The degree of preservation of the structural elements indicate that land use since the settlement became abandoned has not significantly impacted on the monument. There is thus a high potential for the survival of archaeologically significant deposits within and around the monument. These deposits have an inherent capacity to further our understanding of contemporary society and its associated material culture and can inform our knowledge of social, religious and economic activities.

The potential to identify the functions of individual buildings within the farmstead can inform our understanding of the organization of small rural settlement and further our knowledge of the provision for various domestic and industrial practices to be undertaken at such locations. The farmstead also has the capacity to contribute to our knowledge of the development of rural settlement through time and the reasons for and chronology of its eventual abandonment.

Contextual characteristics

The farmstead is located on a S-facing slope on the N side of the valley of the Gormack, which runs ESE to its confluence with the River Dee. All of the structures within the farmstead have a S-facing aspect. It is situated within a belt of unimproved land, with improved fields to the immediate N and some 60m to the SW. This situation has contributed to the preservation of the settlement which is a rare survival within a lowland landscape.

Associative characteristics

The introduction of new farming practices in the 18th century to improve the productivity and profitability of land was accompanied by changes in settlement pattern as communal systems of working the land were replaced with a more efficient system of single tenancy. Common land was enclosed and the landless cottar class were gradually displaced from land over which they had no official rights.

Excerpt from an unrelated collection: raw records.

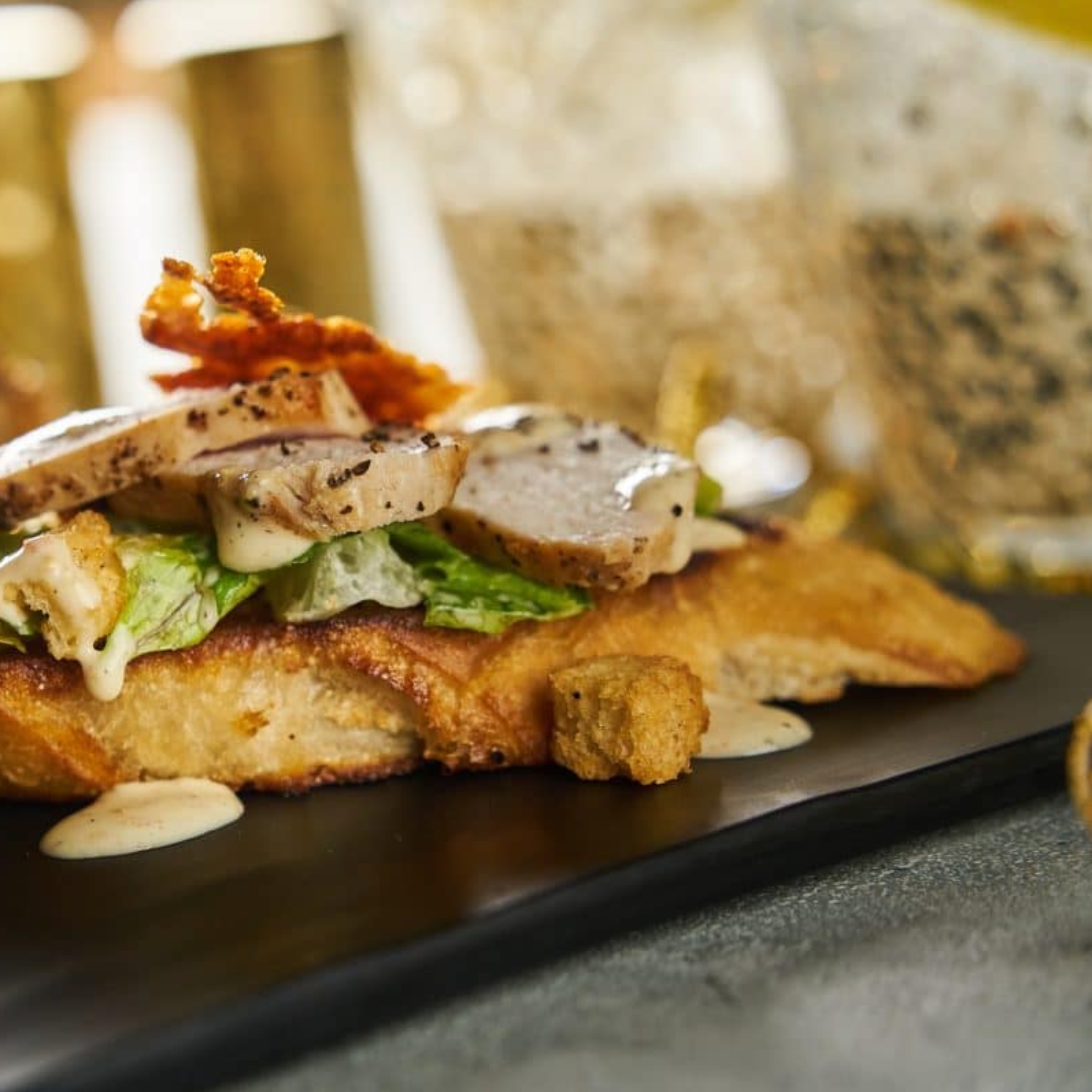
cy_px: 545
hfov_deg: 15.8
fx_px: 3926
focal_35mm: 110
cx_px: 281
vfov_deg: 15.8
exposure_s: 1/160
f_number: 5
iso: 800
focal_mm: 86
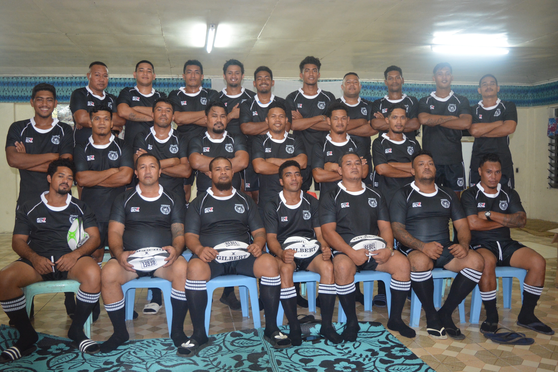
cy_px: 186
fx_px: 512
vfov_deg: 40.0
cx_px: 279
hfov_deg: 57.2
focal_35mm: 33
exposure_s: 1/60
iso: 2000
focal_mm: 22
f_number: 3.8
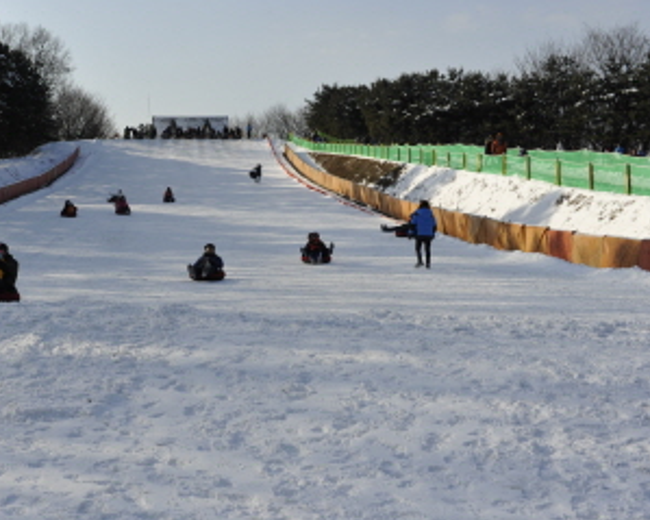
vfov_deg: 27.6
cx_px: 133
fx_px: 1058
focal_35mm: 55
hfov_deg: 33.2
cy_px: 251
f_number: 10
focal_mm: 35
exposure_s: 1/1250
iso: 500
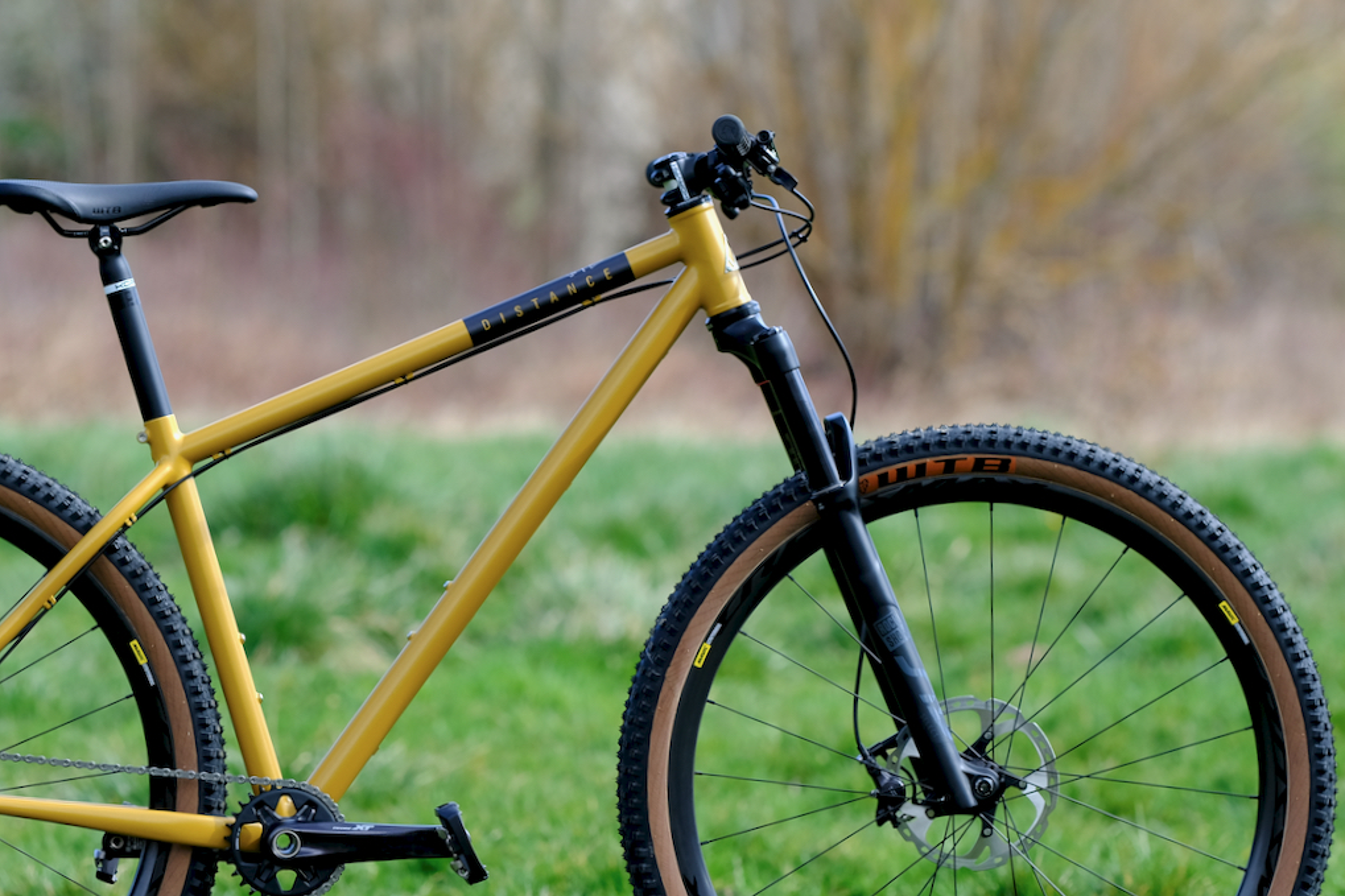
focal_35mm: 212
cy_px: 612
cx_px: 429
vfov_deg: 6.5
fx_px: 7919
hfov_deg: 9.7
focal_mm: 90
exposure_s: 1/1000
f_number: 2.5
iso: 200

Many smaller farms, established in the 17th and 18th centuries when arable land expanded, were amalgamated into single holdings.

Map evidence indicates that the farmstead had been abandoned by the late 19th century. Map evidence also names the adjacent settlements as 'Meikle Eddieston, North Eddieston, Eddieston and Little Eddieston' indicating that settlement within this area may have dispersed and contracted over time, in a state of flux. The monument has an inherent potential to inform our understanding of the practical effects of the 'Improvement' in this part of rural Scotland and the tenuous nature of small rural settlements as a result. There is a great potential for archaeological evidence held within this site to inform and complement pre-existing knowledge gained through documentary research.

National Importance

The monument is of national importance because it has an inherent potential to make a significant addition to the understanding of the past, in particular pre-Improvement rural architecture, domestic arrangements, settlement pattern and land use, potentially developing over some time or through several phases of use. It also has an inherent capacity to contribute to our knowledge of the practical effects that new farming methods had on a lowland rural landscape and population. The unusually good survival of the farmstead, in a lowland setting, enhances this potential, as much of the artefactual and ecofactual evidence is likely to survive. The loss of this monument would impede our ability to understand better the economic, agricultural and domestic changes in early modern rural Scotland as a result of new farming theory and practice.

Source: Historic Environment Scotland



RCAHMS database records this monument as Blackhall Industrial/Extractive; Quarrying/Buildings; Quarry, with the number NJ70SE 45.